Ganz herzlichen Dank für Ihre tollen Tips! Ihr Blog hat mir schon bei der Vorbereitung unheimlich viel Spaß gemacht, und in Venedig erst recht.Wir würden außerdem die Abbazia di San Gregorio (vor Salute)empfehlen. Dort sahen wir ein beeindruckendes Video von Miao..(?!)zur Missa Solemnis von Beethoven, neben viel quietschbunter Kunst. Aber das Video haben wir uns zum Abschied von Venedig nochmal angeschaut.

ebbonn hat gesagt…

Georg,
Grüße zurück auf die andere Rheinseite! Da habe ich Pech gehabt, ich habe in der ersten Oktoberwoche eigens nachgesehen, ob es in der Sala Tommaso eine Ausstellung gibt, aber da war die Ausstellung Deiner Frau leider schon vorbei.

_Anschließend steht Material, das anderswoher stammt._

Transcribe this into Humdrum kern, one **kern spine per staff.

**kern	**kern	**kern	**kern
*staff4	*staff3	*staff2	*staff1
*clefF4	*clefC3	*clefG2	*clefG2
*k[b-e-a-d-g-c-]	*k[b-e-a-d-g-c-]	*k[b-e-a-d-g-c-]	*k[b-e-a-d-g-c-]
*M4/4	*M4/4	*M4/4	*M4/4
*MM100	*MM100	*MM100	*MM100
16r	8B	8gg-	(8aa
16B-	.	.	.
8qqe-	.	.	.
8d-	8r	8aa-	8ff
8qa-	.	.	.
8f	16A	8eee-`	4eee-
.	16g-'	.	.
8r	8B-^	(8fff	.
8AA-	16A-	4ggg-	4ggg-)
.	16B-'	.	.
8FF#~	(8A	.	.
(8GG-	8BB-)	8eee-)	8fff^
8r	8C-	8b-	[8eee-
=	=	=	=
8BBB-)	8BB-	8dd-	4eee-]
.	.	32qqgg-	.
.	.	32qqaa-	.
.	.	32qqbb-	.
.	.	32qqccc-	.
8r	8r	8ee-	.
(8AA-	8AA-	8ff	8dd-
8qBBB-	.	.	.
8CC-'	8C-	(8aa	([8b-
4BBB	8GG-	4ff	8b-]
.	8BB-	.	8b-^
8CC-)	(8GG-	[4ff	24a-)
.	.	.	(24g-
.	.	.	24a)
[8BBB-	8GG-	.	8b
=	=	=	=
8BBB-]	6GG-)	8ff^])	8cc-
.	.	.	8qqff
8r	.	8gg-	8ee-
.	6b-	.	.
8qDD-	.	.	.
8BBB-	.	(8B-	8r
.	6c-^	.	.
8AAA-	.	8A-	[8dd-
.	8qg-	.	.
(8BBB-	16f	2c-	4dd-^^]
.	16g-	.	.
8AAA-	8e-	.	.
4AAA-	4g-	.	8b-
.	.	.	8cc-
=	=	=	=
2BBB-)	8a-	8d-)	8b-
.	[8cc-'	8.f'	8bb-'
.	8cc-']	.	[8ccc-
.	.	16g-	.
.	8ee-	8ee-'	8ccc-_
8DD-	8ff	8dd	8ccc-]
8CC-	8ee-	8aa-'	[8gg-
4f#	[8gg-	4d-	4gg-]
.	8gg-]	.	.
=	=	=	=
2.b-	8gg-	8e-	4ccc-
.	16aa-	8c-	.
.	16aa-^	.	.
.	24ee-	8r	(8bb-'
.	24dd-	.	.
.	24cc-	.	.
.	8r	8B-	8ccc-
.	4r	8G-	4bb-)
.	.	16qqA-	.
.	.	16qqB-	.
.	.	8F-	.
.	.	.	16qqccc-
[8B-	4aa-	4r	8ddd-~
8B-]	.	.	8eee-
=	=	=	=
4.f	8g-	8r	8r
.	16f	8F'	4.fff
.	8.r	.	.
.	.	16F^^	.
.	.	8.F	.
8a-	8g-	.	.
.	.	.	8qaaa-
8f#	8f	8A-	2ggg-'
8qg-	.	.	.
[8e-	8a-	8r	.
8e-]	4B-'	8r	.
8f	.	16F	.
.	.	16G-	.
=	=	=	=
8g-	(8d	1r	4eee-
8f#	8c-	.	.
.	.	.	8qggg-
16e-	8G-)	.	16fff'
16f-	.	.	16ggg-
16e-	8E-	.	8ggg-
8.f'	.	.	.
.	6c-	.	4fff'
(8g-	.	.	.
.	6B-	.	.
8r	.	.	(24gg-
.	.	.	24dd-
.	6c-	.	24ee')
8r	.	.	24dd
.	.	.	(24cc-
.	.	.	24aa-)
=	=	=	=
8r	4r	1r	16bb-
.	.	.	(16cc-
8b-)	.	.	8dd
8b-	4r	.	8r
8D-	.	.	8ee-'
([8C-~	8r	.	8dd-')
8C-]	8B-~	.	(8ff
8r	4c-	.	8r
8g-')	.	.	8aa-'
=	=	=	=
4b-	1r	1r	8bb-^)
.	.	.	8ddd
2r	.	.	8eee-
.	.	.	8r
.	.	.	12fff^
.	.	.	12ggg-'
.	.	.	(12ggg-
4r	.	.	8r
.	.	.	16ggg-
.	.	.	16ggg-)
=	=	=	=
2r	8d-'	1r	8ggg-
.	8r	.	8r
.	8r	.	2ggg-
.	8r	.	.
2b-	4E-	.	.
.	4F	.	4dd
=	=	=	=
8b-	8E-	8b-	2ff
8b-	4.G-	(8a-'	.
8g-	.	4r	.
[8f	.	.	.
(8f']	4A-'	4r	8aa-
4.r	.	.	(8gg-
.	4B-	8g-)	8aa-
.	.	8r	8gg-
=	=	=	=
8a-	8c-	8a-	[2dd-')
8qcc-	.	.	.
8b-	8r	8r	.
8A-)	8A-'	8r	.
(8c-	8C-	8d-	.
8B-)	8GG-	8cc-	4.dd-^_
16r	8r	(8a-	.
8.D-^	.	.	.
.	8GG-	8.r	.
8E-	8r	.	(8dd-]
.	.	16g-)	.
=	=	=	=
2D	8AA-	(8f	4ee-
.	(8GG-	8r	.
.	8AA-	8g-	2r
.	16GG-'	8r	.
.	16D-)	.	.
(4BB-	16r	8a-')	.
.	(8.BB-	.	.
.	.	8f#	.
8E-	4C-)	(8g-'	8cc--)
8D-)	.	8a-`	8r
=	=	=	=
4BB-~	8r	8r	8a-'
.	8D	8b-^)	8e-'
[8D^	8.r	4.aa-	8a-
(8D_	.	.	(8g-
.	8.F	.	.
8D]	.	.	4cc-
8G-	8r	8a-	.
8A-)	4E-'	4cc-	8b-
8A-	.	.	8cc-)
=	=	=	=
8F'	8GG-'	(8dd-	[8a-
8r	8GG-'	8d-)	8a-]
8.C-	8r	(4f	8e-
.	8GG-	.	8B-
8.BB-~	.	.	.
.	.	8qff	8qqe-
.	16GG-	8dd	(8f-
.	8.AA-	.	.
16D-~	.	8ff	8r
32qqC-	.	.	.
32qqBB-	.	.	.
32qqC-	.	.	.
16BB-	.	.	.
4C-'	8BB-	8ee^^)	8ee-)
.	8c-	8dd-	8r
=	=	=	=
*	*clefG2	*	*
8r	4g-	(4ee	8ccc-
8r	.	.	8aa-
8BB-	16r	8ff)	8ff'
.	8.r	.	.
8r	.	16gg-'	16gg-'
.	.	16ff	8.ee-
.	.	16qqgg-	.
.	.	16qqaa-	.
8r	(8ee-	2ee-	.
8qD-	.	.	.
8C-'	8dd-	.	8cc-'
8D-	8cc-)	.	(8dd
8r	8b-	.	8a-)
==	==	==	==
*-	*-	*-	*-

Weiterer Mailaustausch gerne unter ebbonn@googlemail.com.

Heidi,
vielen Dank! Die Eröffnung der Abazia San Gregorio nach vielen Jahren Renovierung hat mich auch begeistert, aber nicht die aktuelle Ausstellung. Gestört hat mich nicht die quietschbunte Kunst, sondern dass das Gebäude so gnadenlos vollgestopft wurde. Vom kleinen Kreuzgang über die teilweise winzigen Räume... ich glaube, dieses Video war der einzige Fall, dass in einem Raum nur ein solitäres Exponat gezeigt wurde - und mehr ginge auch nicht, angesichts großer Leinwand und fehlender Beleuchtung :-)
Siehe Eintrag "Dreimal Ärger am Canal Grande".